:: TASK DIRECTIONS ::
Your answer should consist of the lines below that hold the word "Institute".

*** Opening INPUT FOR THIS TASK ***

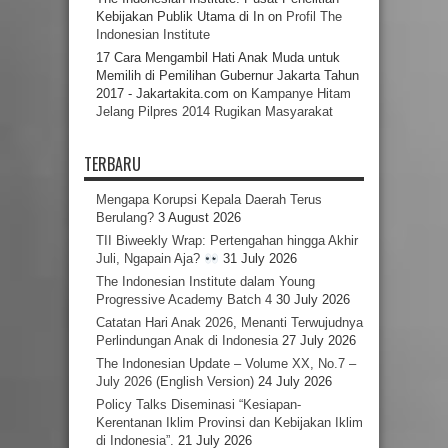
Kebijakan Publik Utama di In
on
Profil The
Indonesian Institute
17 Cara Mengambil Hati Anak Muda untuk
Memilih di Pemilihan Gubernur Jakarta Tahun
2017 - Jakartakita.com
on
Kampanye Hitam
Jelang Pilpres 2014 Rugikan Masyarakat
TERBARU
Mengapa Korupsi Kepala Daerah Terus
Berulang?
3 August 2026
TII Biweekly Wrap: Pertengahan hingga Akhir
Juli, Ngapain Aja?
31 July 2026
The Indonesian Institute dalam Young
Progressive Academy Batch 4
30 July 2026
Catatan Hari Anak 2026, Menanti Terwujudnya
Perlindungan Anak di Indonesia
27 July 2026
The Indonesian Update – Volume XX, No.7 –
July 2026 (English Version)
24 July 2026
Policy Talks Diseminasi “Kesiapan-
Kerentanan Iklim Provinsi dan Kebijakan Iklim
di Indonesia”.
21 July 2026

*** Closing INPUT FOR THIS TASK ***

:: WRITTEN ANSWER ::
Indonesian Institute
The Indonesian Institute dalam Young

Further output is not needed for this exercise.